▸ **Problem**: Go through the data below and return each line containing the word "page".
[Data — start]
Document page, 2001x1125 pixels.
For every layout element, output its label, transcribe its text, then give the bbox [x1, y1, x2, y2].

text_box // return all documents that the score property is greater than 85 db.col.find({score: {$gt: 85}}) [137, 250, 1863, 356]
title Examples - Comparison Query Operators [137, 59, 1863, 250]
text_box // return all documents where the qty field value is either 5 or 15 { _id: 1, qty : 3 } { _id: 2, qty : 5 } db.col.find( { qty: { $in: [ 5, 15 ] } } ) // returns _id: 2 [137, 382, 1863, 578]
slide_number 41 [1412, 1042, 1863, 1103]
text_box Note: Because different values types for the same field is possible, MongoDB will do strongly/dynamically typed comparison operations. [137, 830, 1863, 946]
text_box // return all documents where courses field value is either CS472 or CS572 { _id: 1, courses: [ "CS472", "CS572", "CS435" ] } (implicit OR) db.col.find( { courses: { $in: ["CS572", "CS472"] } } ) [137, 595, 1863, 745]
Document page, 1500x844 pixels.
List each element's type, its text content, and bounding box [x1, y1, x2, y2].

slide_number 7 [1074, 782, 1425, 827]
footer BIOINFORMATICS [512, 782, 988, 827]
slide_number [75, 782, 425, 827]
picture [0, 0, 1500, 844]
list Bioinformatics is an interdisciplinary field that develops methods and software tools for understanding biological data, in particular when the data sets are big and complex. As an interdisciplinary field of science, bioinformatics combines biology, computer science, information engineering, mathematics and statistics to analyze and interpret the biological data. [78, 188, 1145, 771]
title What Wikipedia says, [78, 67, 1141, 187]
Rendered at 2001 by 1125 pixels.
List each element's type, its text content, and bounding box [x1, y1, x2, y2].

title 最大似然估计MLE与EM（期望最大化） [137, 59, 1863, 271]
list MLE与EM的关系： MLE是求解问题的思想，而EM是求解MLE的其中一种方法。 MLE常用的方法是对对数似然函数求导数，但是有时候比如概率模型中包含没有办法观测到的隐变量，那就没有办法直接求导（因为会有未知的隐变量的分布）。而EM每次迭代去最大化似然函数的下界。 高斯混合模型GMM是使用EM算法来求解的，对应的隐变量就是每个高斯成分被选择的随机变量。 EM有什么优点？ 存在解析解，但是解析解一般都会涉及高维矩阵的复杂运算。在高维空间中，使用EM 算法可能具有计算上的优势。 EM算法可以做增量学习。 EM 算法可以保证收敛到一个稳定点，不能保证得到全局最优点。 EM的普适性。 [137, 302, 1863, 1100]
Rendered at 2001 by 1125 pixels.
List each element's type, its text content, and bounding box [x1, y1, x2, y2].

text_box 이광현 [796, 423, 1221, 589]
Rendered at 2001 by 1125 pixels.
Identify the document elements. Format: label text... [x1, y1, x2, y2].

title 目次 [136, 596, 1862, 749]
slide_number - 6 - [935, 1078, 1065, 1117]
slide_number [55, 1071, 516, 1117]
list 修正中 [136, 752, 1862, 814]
[Data — finish]
▸ **Answer**:
Document page, 2001x1125 pixels.
Document page, 1500x844 pixels.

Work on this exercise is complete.